A Fixed or Adjustable Rate: 

Talk to your mortgage broker about a fixed or adjustable rate. A fixed rate is going to have a set interest that you are going to pay throughout the life term of the loan. If this rate is low, then a fixed rate is obviously the best choice because this means you are paying the least amount of interest possible. If the interest rate is high, you may consider an adjustable rate. This is going to start you out with a small interest rate that is going to stay the same for a certain number of years, but will then become adjustable throughout the life term of the loan. In order for you to be comfortable with an adjustable rate, you will have to be sure that you are able to pay higher interest once the interest rates becomes higher at some point.

Points: 

There are positive and negative points that you can include on your home loan.
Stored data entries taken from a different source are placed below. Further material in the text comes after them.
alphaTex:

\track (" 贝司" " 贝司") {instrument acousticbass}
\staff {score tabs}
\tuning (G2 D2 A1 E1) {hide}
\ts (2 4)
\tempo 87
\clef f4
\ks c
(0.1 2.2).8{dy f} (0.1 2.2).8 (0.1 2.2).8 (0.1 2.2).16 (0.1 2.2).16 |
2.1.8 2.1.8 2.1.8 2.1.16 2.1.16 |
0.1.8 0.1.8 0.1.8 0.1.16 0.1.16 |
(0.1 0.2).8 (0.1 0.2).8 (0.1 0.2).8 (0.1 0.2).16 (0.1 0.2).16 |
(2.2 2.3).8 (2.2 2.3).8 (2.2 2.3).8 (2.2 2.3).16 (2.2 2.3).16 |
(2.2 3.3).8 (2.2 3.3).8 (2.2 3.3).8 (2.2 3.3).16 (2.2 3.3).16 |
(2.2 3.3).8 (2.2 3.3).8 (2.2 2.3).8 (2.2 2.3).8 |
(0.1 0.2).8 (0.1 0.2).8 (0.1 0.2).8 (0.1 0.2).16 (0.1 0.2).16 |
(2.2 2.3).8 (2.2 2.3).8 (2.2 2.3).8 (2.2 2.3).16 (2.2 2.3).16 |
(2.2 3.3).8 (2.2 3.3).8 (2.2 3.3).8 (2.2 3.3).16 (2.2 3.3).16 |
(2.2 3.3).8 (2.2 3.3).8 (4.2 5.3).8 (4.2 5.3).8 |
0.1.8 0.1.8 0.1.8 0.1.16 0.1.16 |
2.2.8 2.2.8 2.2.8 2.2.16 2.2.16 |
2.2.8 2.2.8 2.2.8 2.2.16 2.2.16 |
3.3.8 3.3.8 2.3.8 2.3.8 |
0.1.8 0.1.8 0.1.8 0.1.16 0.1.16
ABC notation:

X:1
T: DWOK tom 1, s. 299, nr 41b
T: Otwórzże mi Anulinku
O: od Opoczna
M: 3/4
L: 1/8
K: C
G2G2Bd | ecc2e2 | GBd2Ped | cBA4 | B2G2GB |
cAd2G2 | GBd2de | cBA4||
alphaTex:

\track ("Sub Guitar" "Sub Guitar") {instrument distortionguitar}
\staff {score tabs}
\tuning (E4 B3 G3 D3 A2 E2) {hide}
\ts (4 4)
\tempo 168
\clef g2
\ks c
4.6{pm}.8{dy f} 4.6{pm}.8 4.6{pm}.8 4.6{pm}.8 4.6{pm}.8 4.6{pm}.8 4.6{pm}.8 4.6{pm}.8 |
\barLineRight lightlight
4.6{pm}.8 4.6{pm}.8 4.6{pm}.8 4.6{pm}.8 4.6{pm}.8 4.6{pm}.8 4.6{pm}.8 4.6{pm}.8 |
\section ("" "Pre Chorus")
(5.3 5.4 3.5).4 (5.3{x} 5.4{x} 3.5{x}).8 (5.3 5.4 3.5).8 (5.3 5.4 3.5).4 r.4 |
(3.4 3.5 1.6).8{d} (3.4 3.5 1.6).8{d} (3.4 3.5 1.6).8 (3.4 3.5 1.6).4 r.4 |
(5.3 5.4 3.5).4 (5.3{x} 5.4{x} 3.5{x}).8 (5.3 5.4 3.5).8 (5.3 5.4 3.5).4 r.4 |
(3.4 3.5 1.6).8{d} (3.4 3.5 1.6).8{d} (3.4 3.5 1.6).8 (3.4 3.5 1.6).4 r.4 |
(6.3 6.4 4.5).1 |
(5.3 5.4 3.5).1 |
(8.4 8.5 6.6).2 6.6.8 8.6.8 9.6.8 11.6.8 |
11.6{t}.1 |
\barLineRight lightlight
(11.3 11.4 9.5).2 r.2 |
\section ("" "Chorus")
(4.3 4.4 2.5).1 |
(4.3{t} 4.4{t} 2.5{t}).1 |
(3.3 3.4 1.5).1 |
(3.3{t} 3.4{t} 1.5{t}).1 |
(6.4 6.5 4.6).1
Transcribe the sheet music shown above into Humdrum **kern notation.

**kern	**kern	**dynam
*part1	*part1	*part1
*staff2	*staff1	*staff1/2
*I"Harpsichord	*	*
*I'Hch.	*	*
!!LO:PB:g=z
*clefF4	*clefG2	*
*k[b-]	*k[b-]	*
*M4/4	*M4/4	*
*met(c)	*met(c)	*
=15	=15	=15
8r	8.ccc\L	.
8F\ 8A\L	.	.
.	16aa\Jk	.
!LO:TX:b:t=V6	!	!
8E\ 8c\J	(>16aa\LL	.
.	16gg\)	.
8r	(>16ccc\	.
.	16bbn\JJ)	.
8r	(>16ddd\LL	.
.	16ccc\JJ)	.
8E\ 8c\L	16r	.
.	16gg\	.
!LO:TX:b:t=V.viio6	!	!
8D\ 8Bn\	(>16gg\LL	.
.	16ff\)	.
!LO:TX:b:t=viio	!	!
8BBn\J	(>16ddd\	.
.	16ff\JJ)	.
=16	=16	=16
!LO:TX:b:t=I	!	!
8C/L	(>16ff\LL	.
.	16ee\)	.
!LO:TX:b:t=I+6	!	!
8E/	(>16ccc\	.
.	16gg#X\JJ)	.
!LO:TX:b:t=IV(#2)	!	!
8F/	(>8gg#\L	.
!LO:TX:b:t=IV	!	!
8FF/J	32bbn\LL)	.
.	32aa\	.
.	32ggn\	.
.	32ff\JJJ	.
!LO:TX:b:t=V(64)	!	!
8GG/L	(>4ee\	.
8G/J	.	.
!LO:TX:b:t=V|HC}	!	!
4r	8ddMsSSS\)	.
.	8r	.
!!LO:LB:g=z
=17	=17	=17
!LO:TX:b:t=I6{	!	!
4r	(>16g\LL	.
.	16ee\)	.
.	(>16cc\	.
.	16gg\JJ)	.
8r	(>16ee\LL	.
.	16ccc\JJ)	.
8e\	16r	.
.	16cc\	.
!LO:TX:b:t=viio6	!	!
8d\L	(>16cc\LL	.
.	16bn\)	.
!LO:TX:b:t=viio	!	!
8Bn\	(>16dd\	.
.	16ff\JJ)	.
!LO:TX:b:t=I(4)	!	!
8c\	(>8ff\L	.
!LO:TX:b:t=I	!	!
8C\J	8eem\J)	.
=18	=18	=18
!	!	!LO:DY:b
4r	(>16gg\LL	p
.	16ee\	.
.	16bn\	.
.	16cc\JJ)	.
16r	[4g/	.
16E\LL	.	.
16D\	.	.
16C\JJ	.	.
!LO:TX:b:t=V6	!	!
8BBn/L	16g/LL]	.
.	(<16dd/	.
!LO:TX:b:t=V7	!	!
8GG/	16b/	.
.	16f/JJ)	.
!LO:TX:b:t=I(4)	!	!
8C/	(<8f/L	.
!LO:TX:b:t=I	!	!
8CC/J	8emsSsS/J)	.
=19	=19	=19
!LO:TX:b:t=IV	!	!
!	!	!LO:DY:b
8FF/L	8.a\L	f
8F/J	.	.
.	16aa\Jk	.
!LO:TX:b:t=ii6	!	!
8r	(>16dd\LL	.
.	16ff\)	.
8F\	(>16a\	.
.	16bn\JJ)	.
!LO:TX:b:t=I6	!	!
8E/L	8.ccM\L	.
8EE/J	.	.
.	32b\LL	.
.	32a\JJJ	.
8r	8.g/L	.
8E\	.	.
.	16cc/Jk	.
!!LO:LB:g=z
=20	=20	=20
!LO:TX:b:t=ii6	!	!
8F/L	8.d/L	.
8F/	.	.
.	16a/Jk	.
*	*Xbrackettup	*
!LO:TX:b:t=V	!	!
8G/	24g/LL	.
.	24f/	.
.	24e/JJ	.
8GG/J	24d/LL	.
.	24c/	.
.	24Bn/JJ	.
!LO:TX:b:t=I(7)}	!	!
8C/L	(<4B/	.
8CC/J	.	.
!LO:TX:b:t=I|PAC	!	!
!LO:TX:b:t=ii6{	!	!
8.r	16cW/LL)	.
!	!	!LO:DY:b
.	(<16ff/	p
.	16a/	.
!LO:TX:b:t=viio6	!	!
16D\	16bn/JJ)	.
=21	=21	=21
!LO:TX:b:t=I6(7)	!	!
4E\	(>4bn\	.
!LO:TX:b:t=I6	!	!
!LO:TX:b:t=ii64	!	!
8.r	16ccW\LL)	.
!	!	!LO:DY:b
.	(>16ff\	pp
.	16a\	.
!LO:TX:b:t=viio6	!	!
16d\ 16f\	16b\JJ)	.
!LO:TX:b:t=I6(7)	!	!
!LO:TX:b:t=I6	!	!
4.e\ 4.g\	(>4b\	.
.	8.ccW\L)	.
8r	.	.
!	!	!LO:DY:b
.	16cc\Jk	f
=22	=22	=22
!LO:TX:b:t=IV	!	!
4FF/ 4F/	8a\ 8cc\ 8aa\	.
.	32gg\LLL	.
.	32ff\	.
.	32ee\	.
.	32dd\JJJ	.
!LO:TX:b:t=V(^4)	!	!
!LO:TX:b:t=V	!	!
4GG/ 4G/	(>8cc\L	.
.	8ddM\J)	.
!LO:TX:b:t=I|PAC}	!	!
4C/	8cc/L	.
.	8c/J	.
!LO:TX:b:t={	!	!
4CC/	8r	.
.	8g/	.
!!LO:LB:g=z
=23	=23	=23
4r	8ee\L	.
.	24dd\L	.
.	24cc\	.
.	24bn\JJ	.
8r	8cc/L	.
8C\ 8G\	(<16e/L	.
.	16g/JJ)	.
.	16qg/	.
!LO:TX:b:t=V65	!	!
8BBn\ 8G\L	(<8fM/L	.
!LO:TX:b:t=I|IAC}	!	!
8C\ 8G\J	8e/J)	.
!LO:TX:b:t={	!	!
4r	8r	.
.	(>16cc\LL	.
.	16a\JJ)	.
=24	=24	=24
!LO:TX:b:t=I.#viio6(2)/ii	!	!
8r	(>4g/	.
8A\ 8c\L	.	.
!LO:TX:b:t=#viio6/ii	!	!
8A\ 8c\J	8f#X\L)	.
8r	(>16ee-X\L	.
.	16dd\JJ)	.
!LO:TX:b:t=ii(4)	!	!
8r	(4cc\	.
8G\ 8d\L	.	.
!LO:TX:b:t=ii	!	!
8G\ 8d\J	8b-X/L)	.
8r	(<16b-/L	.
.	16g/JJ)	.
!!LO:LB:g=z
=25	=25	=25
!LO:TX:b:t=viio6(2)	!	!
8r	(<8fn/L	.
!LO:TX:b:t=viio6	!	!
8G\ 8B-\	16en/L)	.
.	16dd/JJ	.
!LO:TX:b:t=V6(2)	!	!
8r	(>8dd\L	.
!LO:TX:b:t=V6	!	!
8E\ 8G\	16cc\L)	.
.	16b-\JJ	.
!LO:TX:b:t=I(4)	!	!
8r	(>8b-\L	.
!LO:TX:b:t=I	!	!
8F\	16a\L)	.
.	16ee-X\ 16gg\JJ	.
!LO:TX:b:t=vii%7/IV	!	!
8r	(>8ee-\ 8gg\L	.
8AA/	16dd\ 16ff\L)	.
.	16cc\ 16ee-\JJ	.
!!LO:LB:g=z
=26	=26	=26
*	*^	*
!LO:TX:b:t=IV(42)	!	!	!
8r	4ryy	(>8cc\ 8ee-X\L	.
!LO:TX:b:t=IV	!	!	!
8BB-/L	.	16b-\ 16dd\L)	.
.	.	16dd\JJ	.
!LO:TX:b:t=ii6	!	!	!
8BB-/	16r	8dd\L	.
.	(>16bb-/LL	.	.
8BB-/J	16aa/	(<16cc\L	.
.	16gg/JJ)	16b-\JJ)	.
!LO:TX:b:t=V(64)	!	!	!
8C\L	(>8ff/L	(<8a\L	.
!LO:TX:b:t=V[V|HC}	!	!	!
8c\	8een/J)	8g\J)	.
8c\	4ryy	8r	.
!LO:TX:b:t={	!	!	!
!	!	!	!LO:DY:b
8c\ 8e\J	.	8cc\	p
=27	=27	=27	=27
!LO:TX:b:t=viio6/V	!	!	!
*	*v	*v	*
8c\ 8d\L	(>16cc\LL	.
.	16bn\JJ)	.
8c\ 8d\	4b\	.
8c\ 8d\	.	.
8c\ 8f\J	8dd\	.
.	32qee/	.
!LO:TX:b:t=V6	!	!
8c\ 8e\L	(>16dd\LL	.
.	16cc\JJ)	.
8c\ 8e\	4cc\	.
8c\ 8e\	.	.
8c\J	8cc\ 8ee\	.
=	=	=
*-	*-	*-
Positive points means that you are putting a certain amount down on the loan that is going to lower the interest rate slightly. This is definitely beneficial if you plan on keeping this same home loan for a long time to come. However, if you don't plan on staying in this same house, then putting down extra just to lower the interest rate slightly is probably not in your best interest. You can also include negative points, which means that your mortgage broker will lower the initial costs, such as your down payment while you pay a higher interest. You should not do this if the amount you pay in interest is going to outweigh the amount that you put down to raise it. 

Special Programs:

It's important to never assume that you do not qualify for any special programs run by the government or other private corporation. Taking advantage of these programs can significantly reduce the amount of money that you put into purchasing a home. Special programs include the VA loan, which is when the widow of a veteran, a current veteran or a retired veteran can avoid having to put a down payment on a home, as well as receive lower interest rates. There are also first-time home buyer programs and programs that help those with poor financial situations, as well.

When you consider these three things, you should easily be able to receive a lower mortgage rate, which can make purchasing the home of your dreams that much more possible.